2.2.2 The phonon frequencies file tatdep1_1omega.dat

You can plot the phonon spectrum. If you use the xmgrace tool, launch:

  xmgrace -nxy tatdep1_1omega.dat

You should get this picture :

Al phonon spectrum

On the Y-axis, you have the frequencies (in THz, see the input file). On the X-axis, you have the q-points along a path in the Brillouin Zone (BZ). This one is defined by default and depends on the Bravais lattice.

Note

The path along the BZ can be changed using the bzpath input variable.

The BZ boundaries and all the q-points included in the path are available in the tatdep1_1qpt.dat file :

As you can see, in the present calculation the path is as follows : \(\Gamma\) - X - W - X’ - K - \(\Gamma\) - L. Concerning the results, you can compare the phonon spectrum obtained in this tutorial with the first figure of this paper. As you can see, the overall agreement is very good but not perfect due the too small number of atomic configurations (20) and the difference between the experimental (80 K) and theoretical (900 K) temperatures. If you perform AIMD simulations at various temperatures and store more than 20 atomic configurations, you will obtain the following picture :

Al experimental spectrum

Warning

The tatdep1_1qpt.dat file do not be confused with the tatdep1_1qbz.dat file which defines the Monkhorst-Pack (MP) q-point mesh used to compute the vDOS : \(g(\omega)=\frac{1}{3N_a}\sum_{s=1}^{3N_a}\sum_{\mathbf{q}\in BZ} \delta(\omega-\omega_s(\mathbf{q}))\) such as \(\int_0^{\omega_{max}} g(\omega)d\omega =1\), with \(\omega_{max}\) the highest phonon frequency of the system. The vDOS is written in the tatdep1_1vdos.dat file. You may plot it to verify that the vDOS is consistent with the phonon spectrum.

2.2.3 The thermodynamic file tatdep1_1thermo.dat

In this file, we print all the thermodynamic data that we can compute by using the phonon spectrum and/or the vDOS. The main quantity is the free energy \(\mathcal{F}\). This one can be splitted in two parts:

\[ \mathcal{F}(V,T)=U_0(V)+\mathcal{F}_{\rm vib}(V,T) \]

The first part is the cold contribution (at T = 0 K) whereas the second one is the vibrational contribution (with T \(\neq\) 0). The cold contribution can be computed using a ground state specific calculation or using the following formulation :

\[ U_0(V)=< U_{\rm MD}(t)-\frac{1}{2!}\sum_{ij,\alpha\beta} \overset{(2)}{\Theta}\vphantom{\Theta}_{ij}^{\alpha\beta} u_i^\alpha u_j^\beta > \]

The vibrational contributions (free energy \(F_{\rm vib}\), internal energy \(U_{\rm vib}\), entropy \(S_{\rm vib}\) and heat capacity \(C_{\rm vib,V}\)) can be computed using the vDOS \(g(\omega)\) in the harmonic approximation (see the paper of Lee & Gonze [Lee1995]) :

\[ F_{\rm vib} = \frac{3N_a}{\beta} \int_0^{\omega_{max}} \ln \left(2\sinh(\frac{\beta\hbar\omega}{2})\right) g(\omega)d\omega \label{eq:Fvib} \]
\[ U_{\rm vib} = 3N_a \int_0^{\omega_{max}} \frac{\hbar\omega}{2}\coth(\frac{\beta\hbar\omega}{2}) g(\omega)d\omega \]
\[ C_{\rm vib,V} = 3N_a k_B \int_0^{\omega_{max}} \left(\frac{\beta\hbar\omega}{2\sinh(\frac{\beta\hbar\omega}{2})}\right)^2 g(\omega)d\omega \label{eq:Cv} \]
\[ S_{\rm vib} = 3N_a k_B \int_0^{\omega_{max}} \left[\frac{\beta\hbar\omega}{2}\coth(\frac{\beta\hbar\omega}{2}) - \ln \left(2\sinh(\frac{\beta\hbar\omega}{2})\right)\right] g(\omega)d\omega \]

All these thermodynamic data are computed and written in the tatdep1_1thermo.dat. Note that this file is divided in two parts :

  • the first one is dedicated to the thermodynamic data obtained at the temperature defined by the input variable temperature.

Provided records:
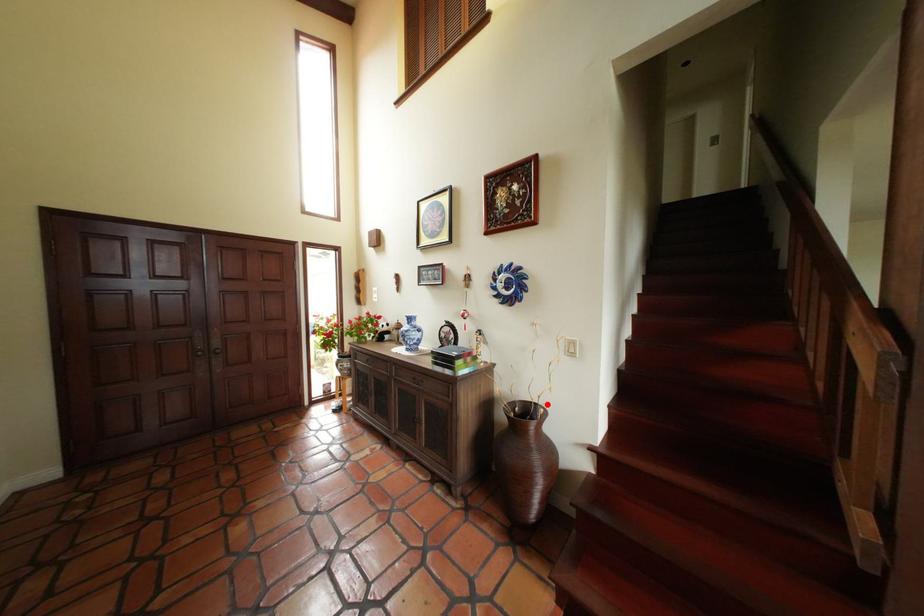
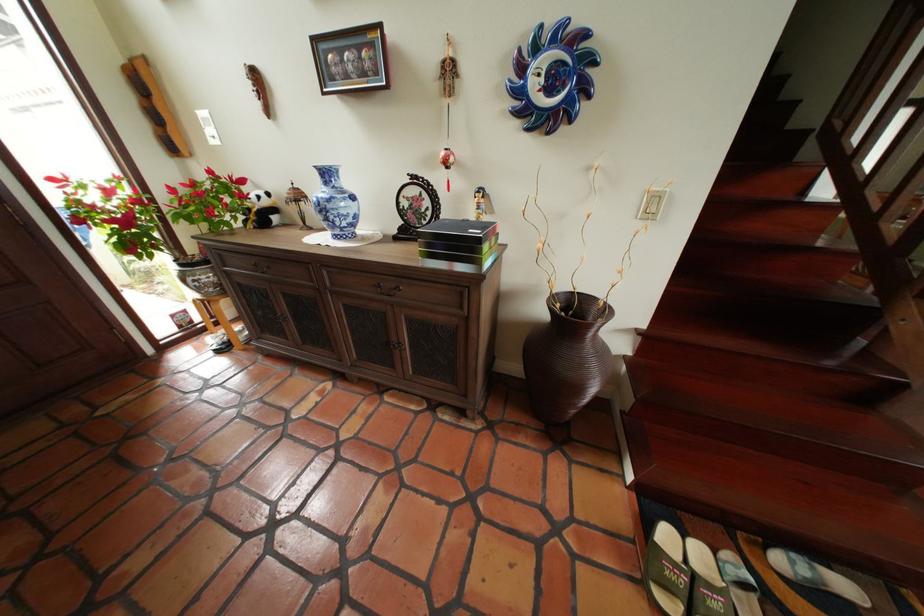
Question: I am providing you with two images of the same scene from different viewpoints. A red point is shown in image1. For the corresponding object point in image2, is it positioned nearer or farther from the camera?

* * *

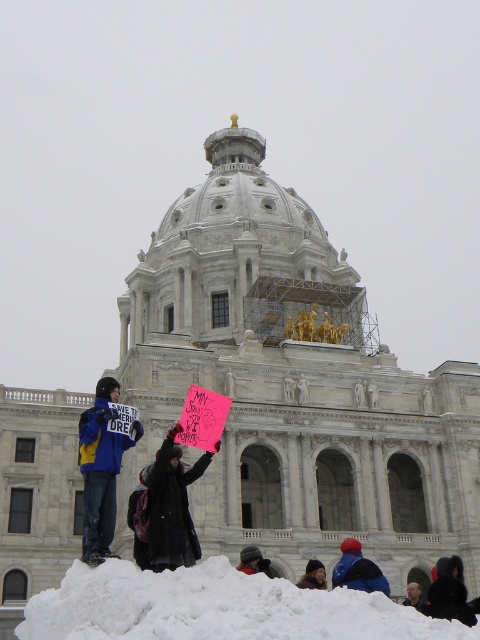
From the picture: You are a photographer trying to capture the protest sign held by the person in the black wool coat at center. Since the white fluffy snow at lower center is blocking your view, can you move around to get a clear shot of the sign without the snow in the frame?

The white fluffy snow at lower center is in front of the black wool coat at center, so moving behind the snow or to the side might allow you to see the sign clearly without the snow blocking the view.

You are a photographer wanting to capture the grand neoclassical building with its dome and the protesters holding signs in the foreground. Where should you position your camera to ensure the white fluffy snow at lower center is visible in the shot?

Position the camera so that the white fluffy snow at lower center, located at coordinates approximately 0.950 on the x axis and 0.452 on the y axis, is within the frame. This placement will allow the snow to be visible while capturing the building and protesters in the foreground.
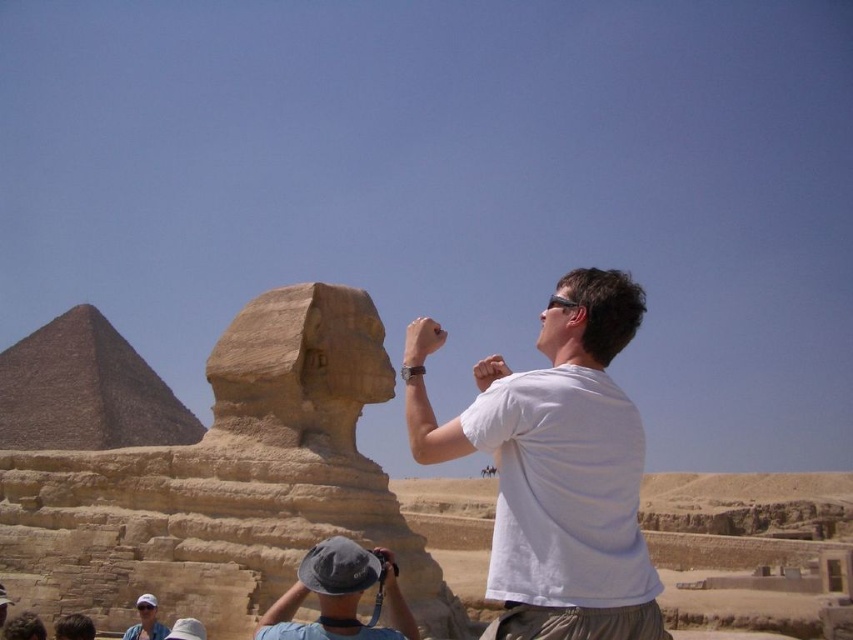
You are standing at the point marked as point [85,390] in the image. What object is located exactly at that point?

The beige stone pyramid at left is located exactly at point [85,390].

Questions to answer:
- a) List every file name ending in ".dat" that appears in the phonon tutorial text.
- b) In the records, copy out verbatim the lines beginning with the line containing "You are standing" and running through the line containing "The beige stone".
The phonon tutorial text and the records are independent of each other.

Task-by-task results:
- a)
tatdep1_1omega.dat
tatdep1_1qpt.dat
tatdep1_1qbz.dat
tatdep1_1vdos.dat
tatdep1_1thermo.dat

- b)
You are standing at the point marked as point [85,390] in the image. What object is located exactly at that point?

The beige stone pyramid at left is located exactly at point [85,390].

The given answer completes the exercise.